4 The same model was also independently derived by Walter et al. (2007), who dubbed it “GGX.”
4 Walter 等人也独立推导了同一模型。 (2007),他将其称为“GGX”。
5 Both steps use ωi instead of ωi(k) to improve the smoothness of the interpolation.
5 两个步骤均使用 ω 代替 ω (k) 以提高插值的平滑度。
6 A repository of compatible files that cover the 360–1000 nm interval at roughly 4 nm resolution is available at http://rgl.epfl.ch/materials.
6 可在 http://rgl.epfl.ch/materials 上找到涵盖 360–1000 nm 间隔、分辨率约为 4 nm 的兼容文件存储库。
PiecewiseLinear2D 598
分段线性二维 598
7 Other authors generally include Ap in the Np term, though we find it more clear to keep them separate for the following exposition. Here we also use f for the BSDF, which most hair scattering papers denote by S.
7 其他作者通常将 A p 包含在 N p 项中,尽管我们发现在下面的说明中将它们分开会更清楚。这里我们也使用 f 来表示 BSDF,大多数毛发散射论文用 S 表示。
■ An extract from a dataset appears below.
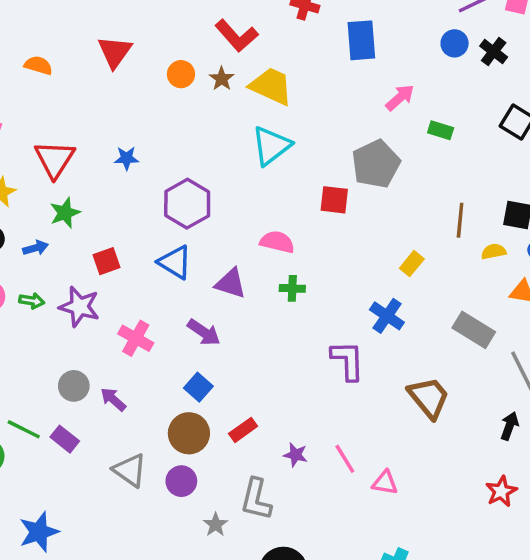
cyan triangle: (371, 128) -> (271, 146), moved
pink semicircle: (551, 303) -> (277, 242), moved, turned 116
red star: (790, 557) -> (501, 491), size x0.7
8 Note that this is a different usage of v than in earlier chapters when it was used for the parametric coordinate along the width of a curve.
8 请注意,这是 v 的用法与前面章节中的不同,当时它用于沿曲线宽度的参数坐标。
9 This is due to the Bravais properties of cylindrical scattering. See Appendix B of Marschner et al. (2003) for a derivation and further explanation.
9 这是由于柱面散射的布拉维特性。参见 Marschner 等人的附录 B。 (2003)的推导和进一步解释。
10 This approach is applicable since the BSDF’s definition includes the product of Mp and Np and so their joint PDF is separable.
10 这种方法是适用的,因为 BSDF 的定义包括 M p 和 N p 的乘积,因此它们的联合 PDF 是可分离的。
11 An area light and not a point or directional light is necessary due to subtleties in how lights are seen in specular surfaces. With the light transport algorithms used in pbrt, infinitesimal point sources are never visible in mirrored surfaces. This is a typical limitation of ray-tracing renderers and usually not bothersome in practice.
11 由于在镜面中观察光的方式存在微妙之处,因此需要使用区域光,而不是点光或定向光。通过 pbrt 中使用的光传输算法,无穷小的点源在镜面中永远不可见。这是光线追踪渲染器的典型限制,在实践中通常并不麻烦。